Minnesota had record numbers of several tick-borne diseases last year. The three most common infections sickened more than 2,000 people.
One disease, human anaplasmosis, affected twice as many people in 2010 than in previous years.
Three of Minnesota's most common tick-borne diseases are spread by the black-legged tick, also known as the deer tick. In addition to human anaplasmosis, the black-legged tick can also transmit babesiosis and Lyme disease.
Lyme disease gets the most attention because it typically accounts for the most illnesses. And last year's infection tally was no exception. There were 1,293 cases of Lyme disease -- a 21 percent increase from the previous year and a new record.
But health officials are more troubled by the sharp increase in human anaplasmosis cases. That infection can cause more serious illness, and even death.
Recent historical data show that roughly 300 Minnesotans contract human anaplasmosis each year. But in 2010, that number suddenly surged to 720 cases. About a third of the victims were hospitalized and one elderly patient died.
Health Department epidemiologist Dave Neitzel attributes the dramatic increase in cases, in part, to more awareness and better testing.
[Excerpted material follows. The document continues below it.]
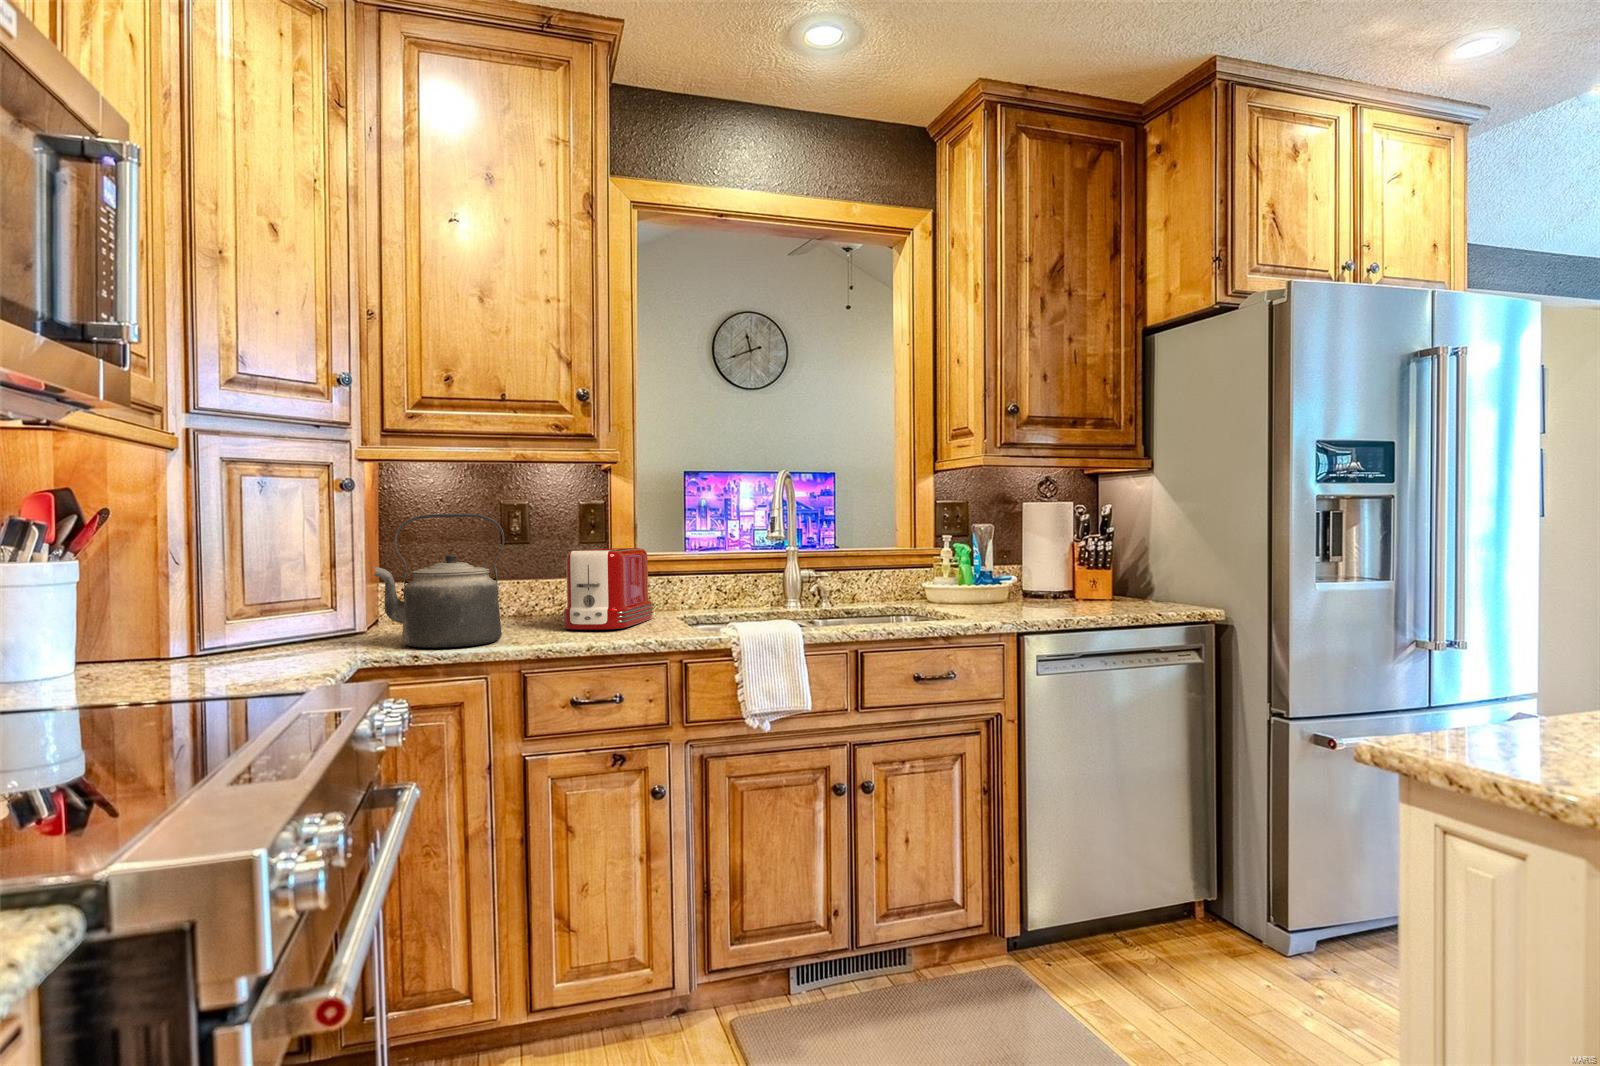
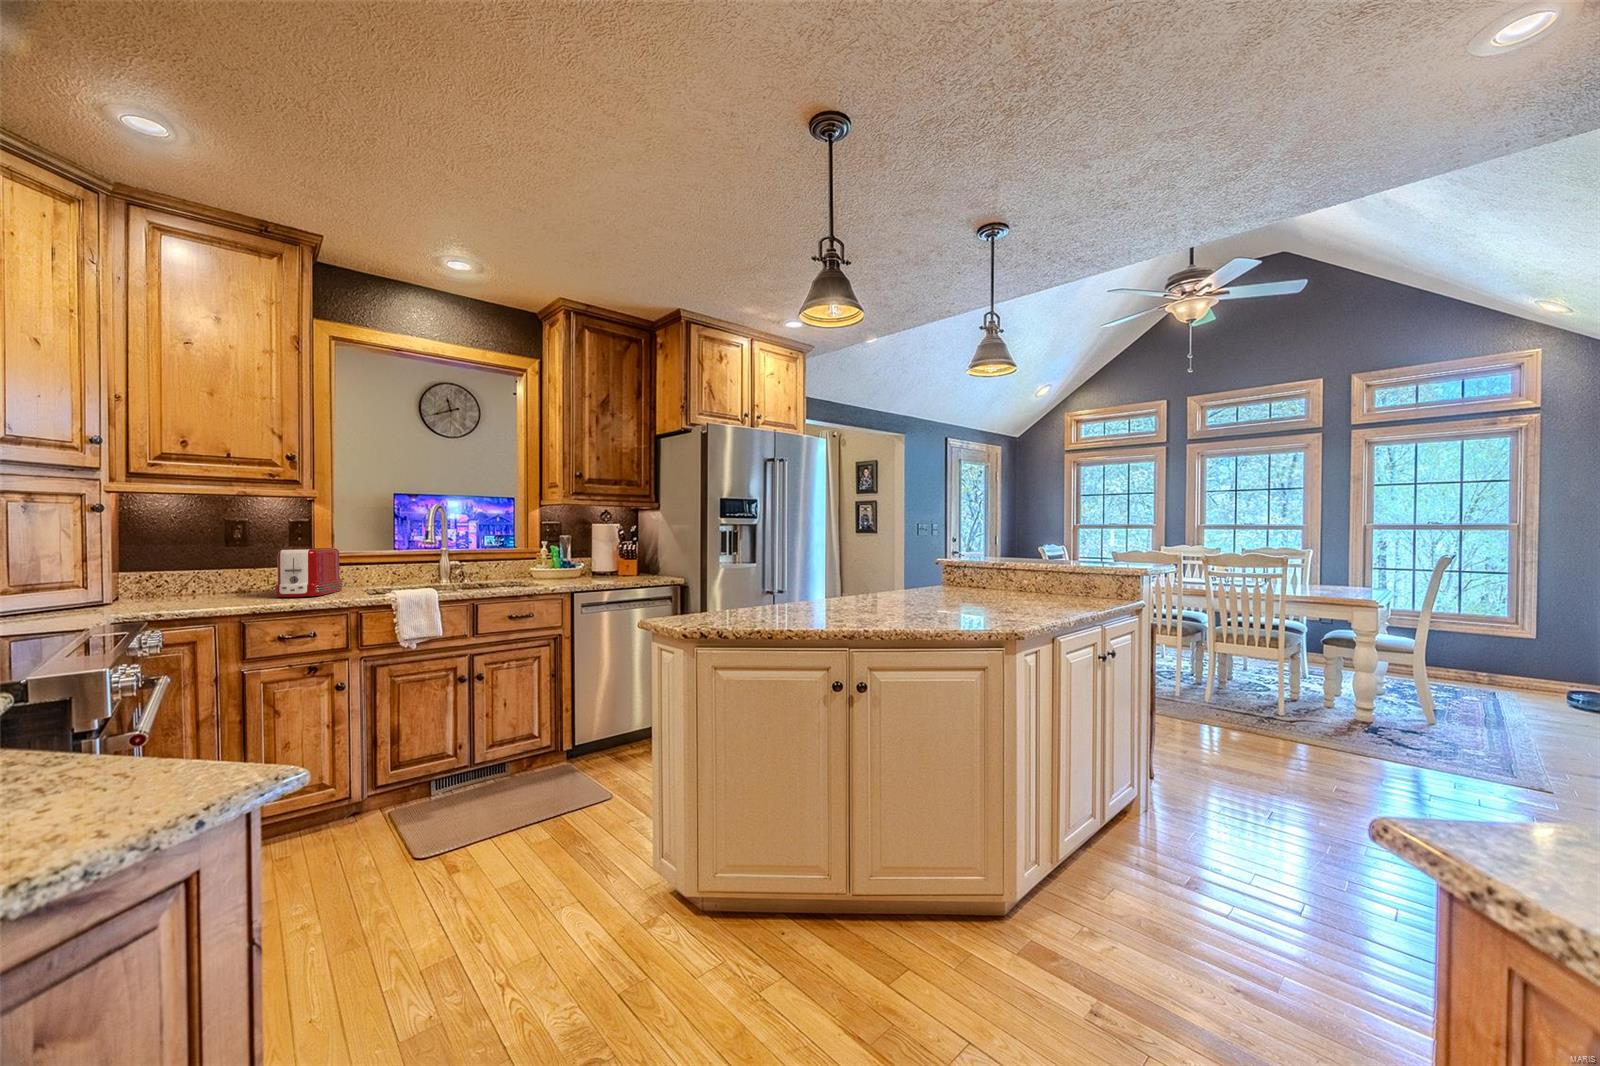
kettle: present [374,514,504,648] -> none [122,527,229,610]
But he says there's no doubt that an explosion in the tick population has also been a factor.
"We've been finding ticks in a lot of places where we had not found them previously," he said.
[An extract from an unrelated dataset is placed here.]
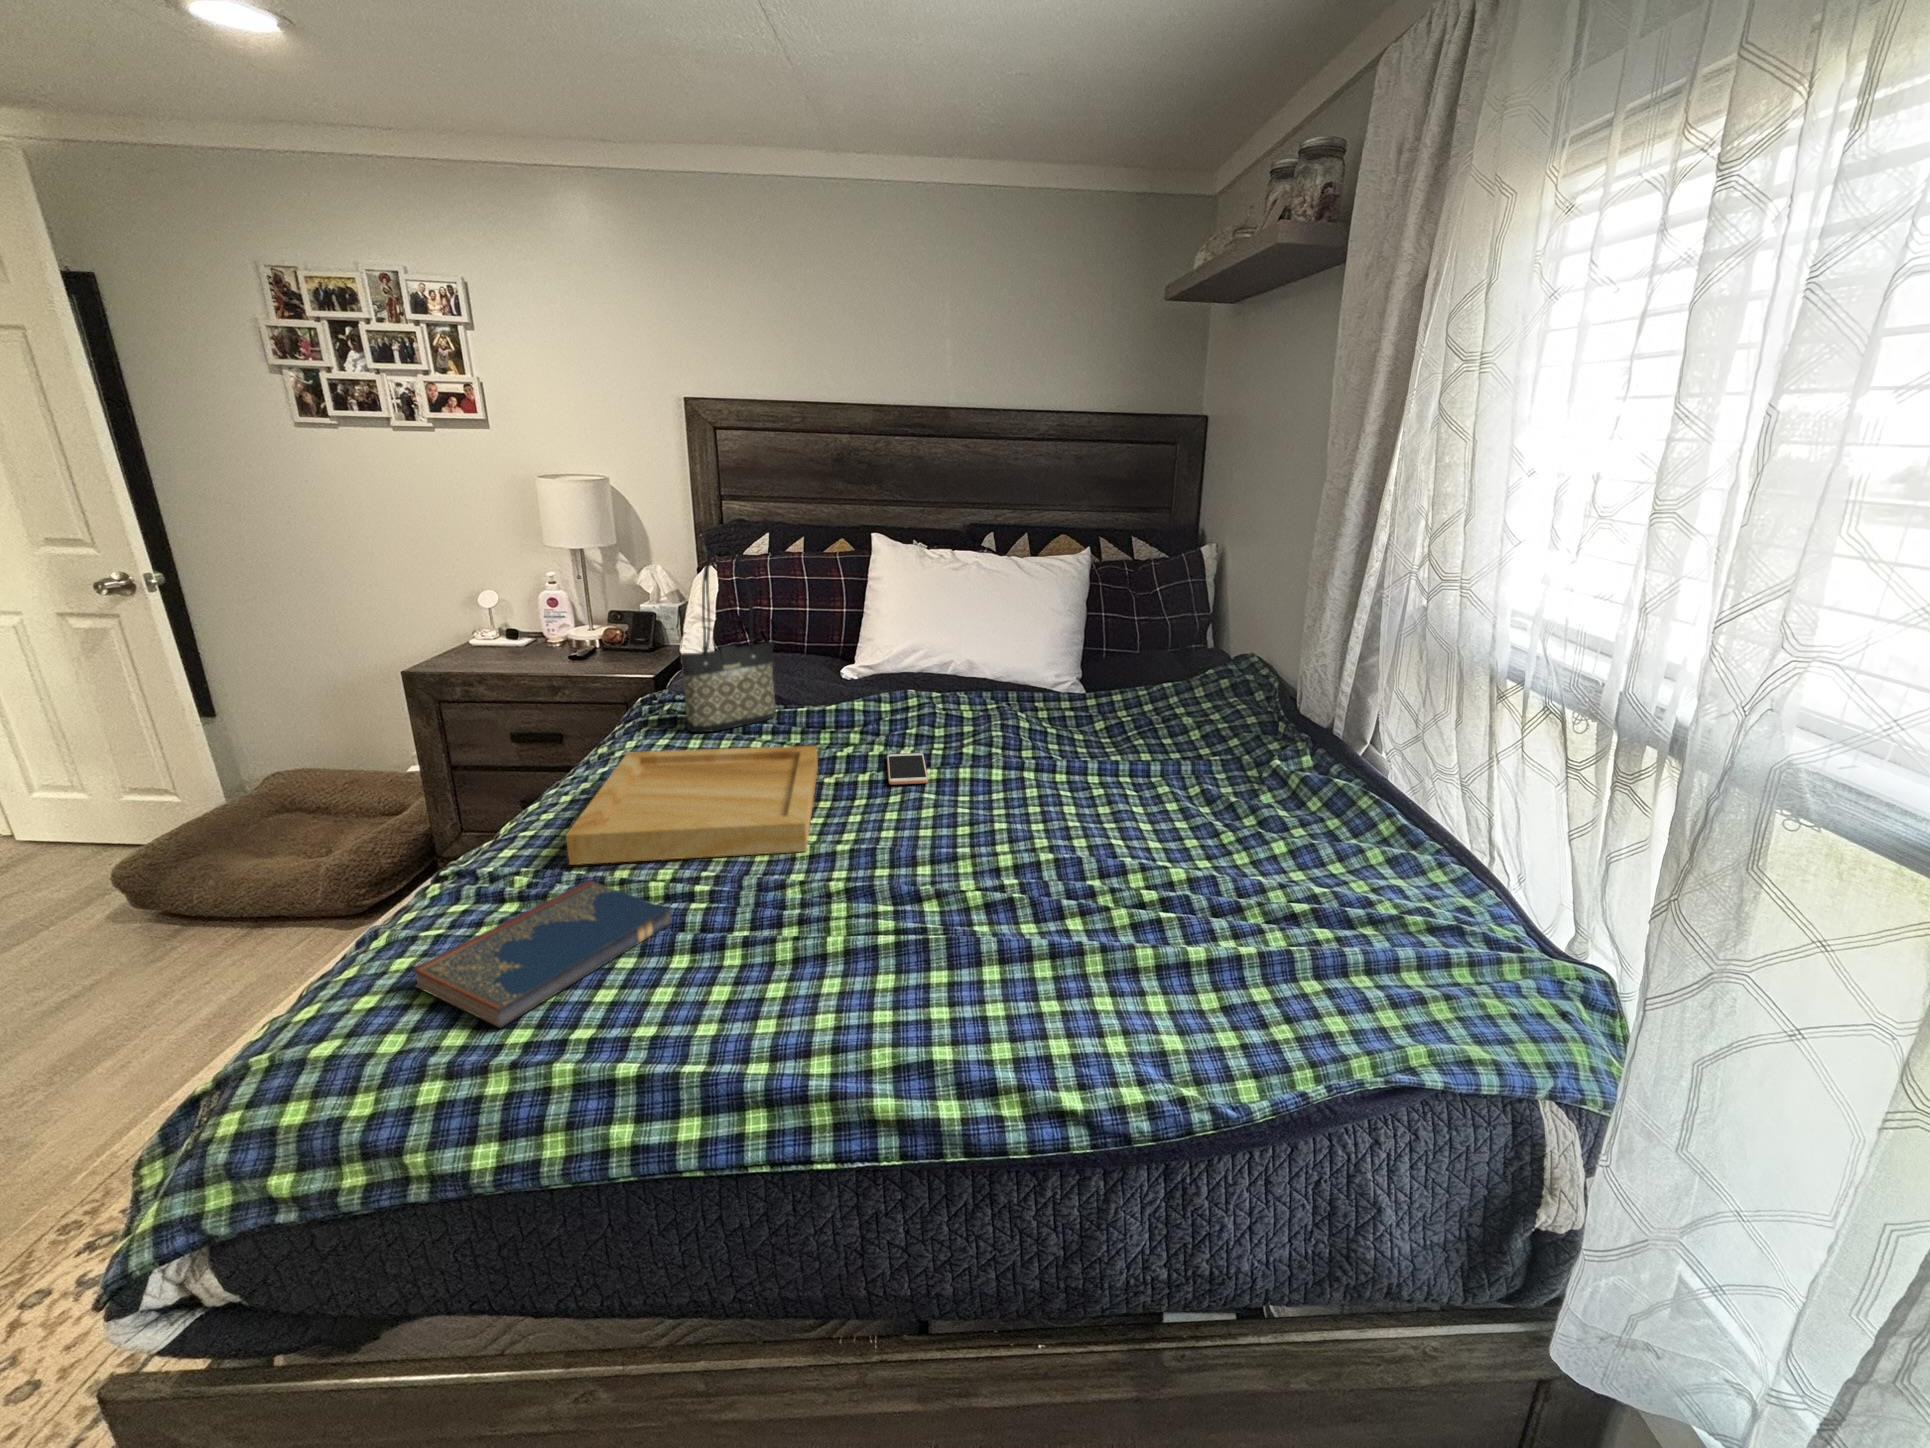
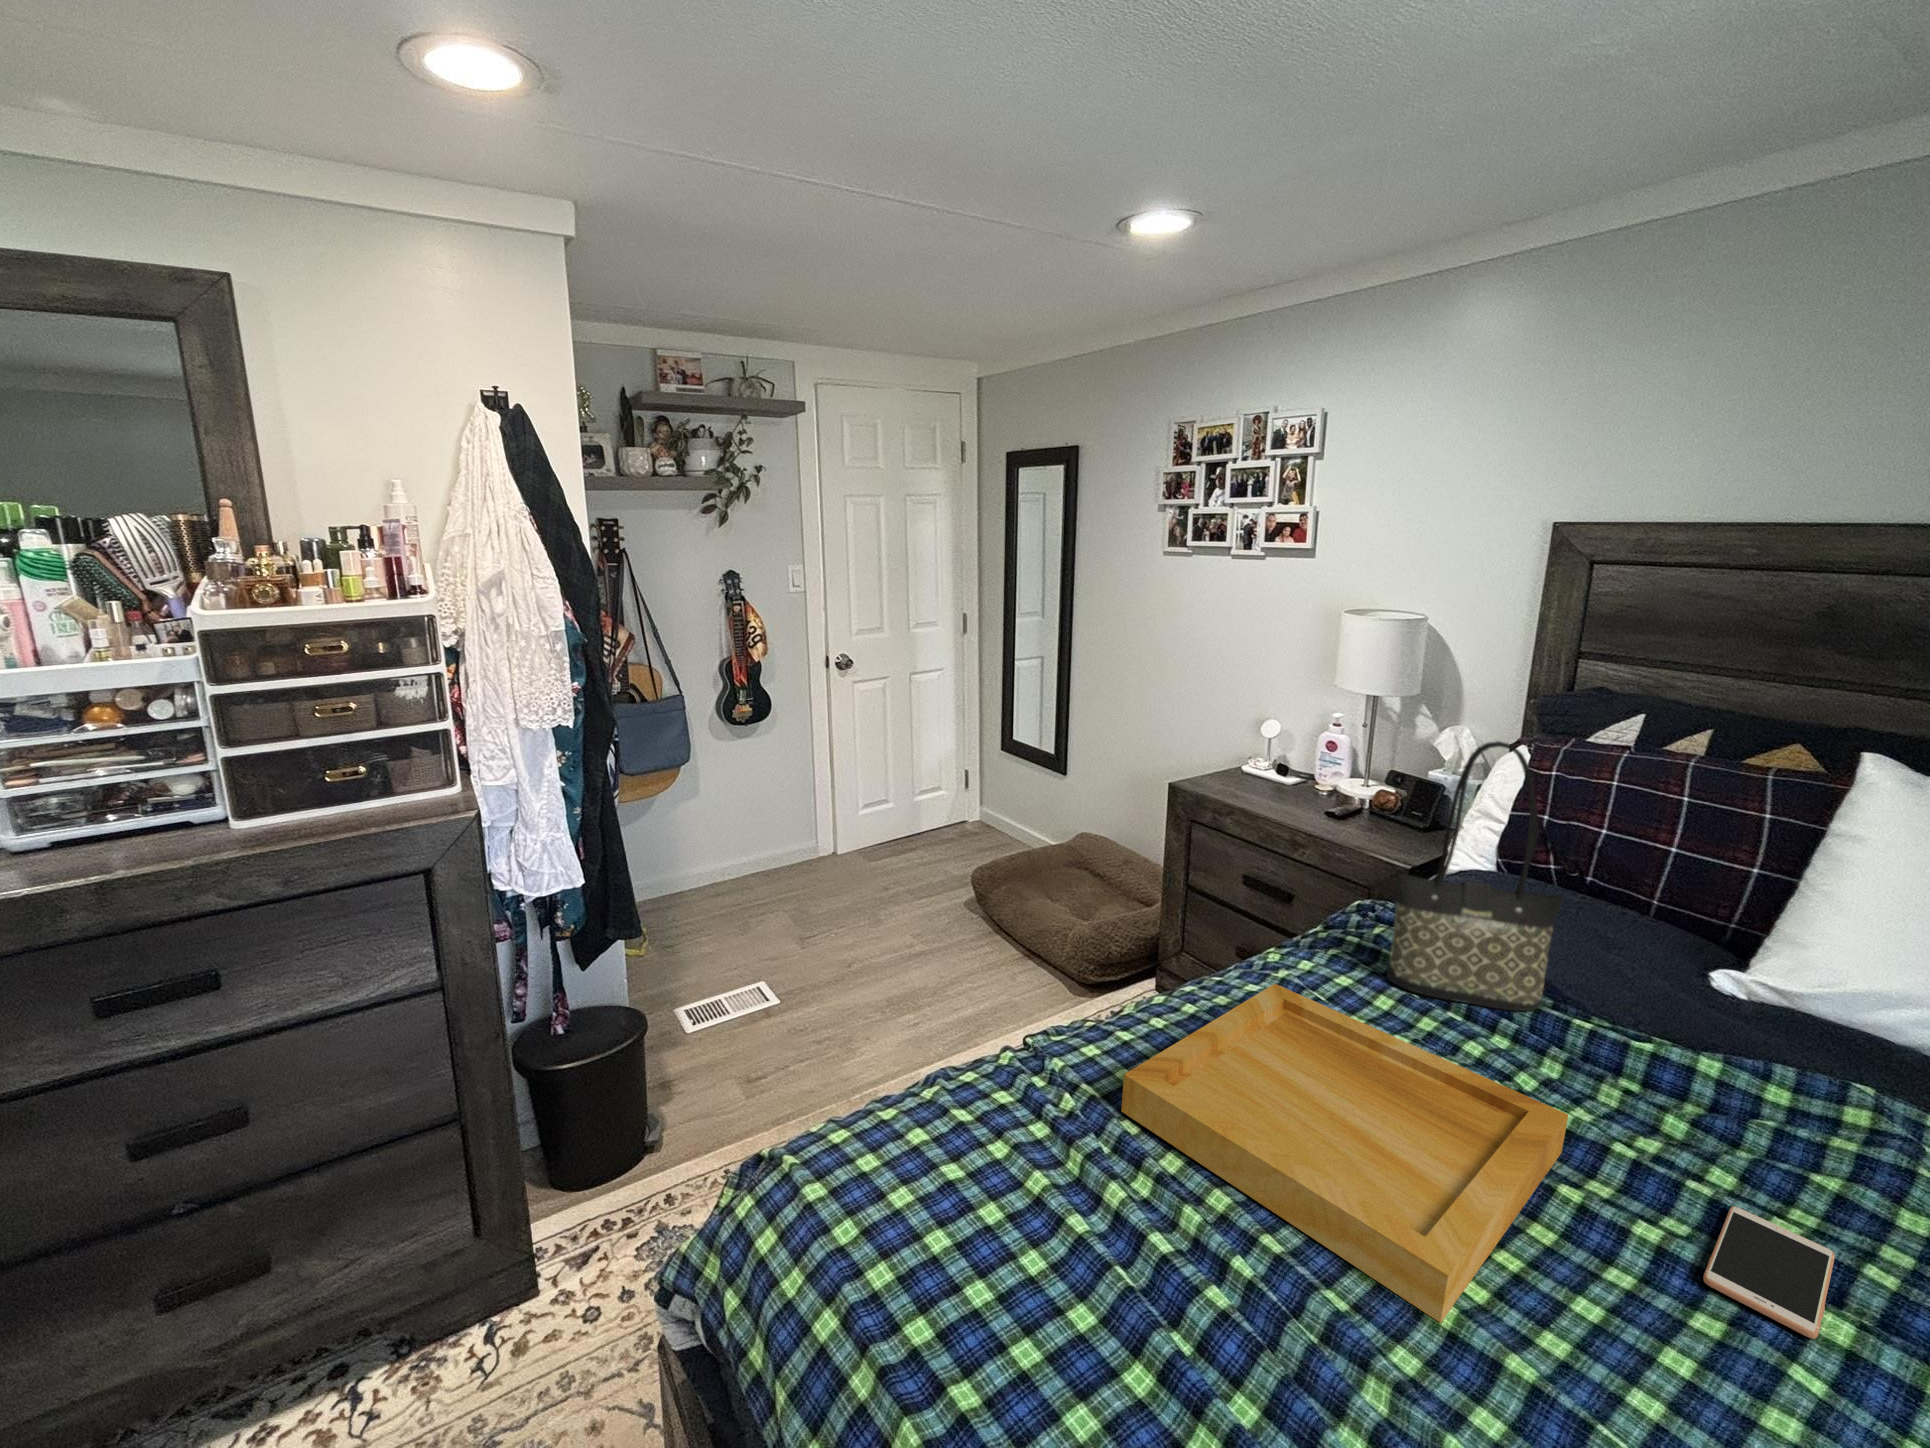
hardcover book: present [412,880,671,1028] -> none [895,1154,1163,1309]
2010 was an ideal year for black-legged ticks. It was warm and moist -- two crucial ingredients to the ticks' survival. Not only did they thrive in those conditions, they also expanded their range.
Neitzel says last year was the first time that tick-borne diseases were reported in people who live north of Grand Rapids and Bemidji. There were also some disease cases in western Minnesota.
Six Minnesota counties had more human anaplasmosis cases than Lyme disease cases last year. They were Aitkin, Beltrami, Carlton, Cass, Crow Wing and Hubbard counties.
Retired University of Minnesota professor and tick expert Russ Johnson is not surprised by the data. He says it mirrors circumstances he found among small animals he studied in the Camp Ripley area, also in central Minnesota.
Johnson, who will publish a paper on his findings soon, says white-footed mice and chipmunks in the Camp Ripley area had very high levels of anaplasmosis. So it makes sense to him that people in those areas who were bitten by ticks would have higher rates of the infection too.
Johnson says these findings are especially important for doctors, because the treatment for the dieases is different.
"You normally treat Lyme disease with penicillin. Penicillin is not effective against anaplasmosis, whereas antibiotics such as tetracycline will act on both," said Johnson. "So in these areas where you have a lot of anaplasmosis, the use of tetracycline is important."
Black-legged ticks are most active between mid-May and mid-July.
The Health Department says the best way to prevent bites is by using an insect repellant that contains DEET, and by avoiding the wooded and brushy areas where the ticks live.
Homeowners can also reduce the number of ticks in their yards by clipping their grass short, raking up leaves and putting down a dry landscape barrier of wood chips or stone between their lawn and the woods.